= Whitney covering lemma =

In mathematical analysis, the Whitney covering lemma, or Whitney decomposition, asserts the existence of a certain type of partition of an open set in a Euclidean space. Originally it was employed in the proof of Hassler Whitney's extension theorem. The lemma was subsequently applied to prove generalizations of the Calderón–Zygmund decomposition.

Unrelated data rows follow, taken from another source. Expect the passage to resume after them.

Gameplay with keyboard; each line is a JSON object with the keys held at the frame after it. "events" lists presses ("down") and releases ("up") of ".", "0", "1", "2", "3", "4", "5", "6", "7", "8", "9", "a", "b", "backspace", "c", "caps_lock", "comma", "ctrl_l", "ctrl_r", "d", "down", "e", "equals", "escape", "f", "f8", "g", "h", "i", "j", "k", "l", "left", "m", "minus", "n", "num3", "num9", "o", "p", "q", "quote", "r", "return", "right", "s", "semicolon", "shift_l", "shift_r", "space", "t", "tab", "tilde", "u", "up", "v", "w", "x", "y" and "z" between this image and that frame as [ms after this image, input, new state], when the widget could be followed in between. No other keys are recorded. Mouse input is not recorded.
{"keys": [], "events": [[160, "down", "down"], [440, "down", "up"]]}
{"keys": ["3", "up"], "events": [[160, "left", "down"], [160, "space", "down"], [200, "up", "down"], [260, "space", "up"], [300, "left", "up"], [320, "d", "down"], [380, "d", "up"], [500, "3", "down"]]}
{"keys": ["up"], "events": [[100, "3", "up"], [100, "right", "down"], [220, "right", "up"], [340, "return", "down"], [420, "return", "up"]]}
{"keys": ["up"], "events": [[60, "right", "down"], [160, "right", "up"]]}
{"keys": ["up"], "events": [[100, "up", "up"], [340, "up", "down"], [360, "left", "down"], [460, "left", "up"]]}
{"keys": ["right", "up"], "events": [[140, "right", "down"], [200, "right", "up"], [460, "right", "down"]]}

Roughly speaking, the lemma states that it is possible to decompose an open set by cubes each of whose diameters is proportional, within certain bounds, to its distance from the boundary of the open set. More precisely:

Whitney Covering Lemma Let $\Omega$ be an open non-empty proper subset of $\mathbb{R}^n$.
Then there exists a family of closed cubes $\{Q_j\}_j$ such that

- $\cup_j Q_j = \Omega$ and the $Q_j$'s have disjoint interiors.
- $\sqrt{n} \ell(Q_j) \leq \mathrm{dist}(Q_j, \Omega^c) \leq 4 \sqrt{n} \ell(Q_j).$
- If the boundaries of two cubes $Q_j$ and $Q_k$ touch then $\frac{1}{4} \leq \frac{\ell(Q_j)}{\ell(Q_k)} \leq 4.$
- For a given $Q_j$ there exist at most $12^n Q_k$'s that touch it.

Where $\ell(Q)$ denotes the edge length of a cube $Q$.

The main idea of the proof is to use a quadtree (in two dimensions), octree (in three dimensions), or their higher dimensional equivalents. This is a recursive subdivision of space into cubes, which may each be subdivided into $2^d$ smaller cubes, so that the edge lengths are (positive or negative) powers of two and the vertex coordinates are integer multiples of the edge length. To obtain the Whitney covering, one may start with a subdivision of space into unit cubes, and then repeatedly remove any cube exterior to the given set, subdivide any cube that contains both interior and exterior points of the set or that has a too-small neighboring cube, and un-subdivide any cube for which this simplification would leave the result interior to the given set and not having any too-small neighbors, until these operations are exhausted.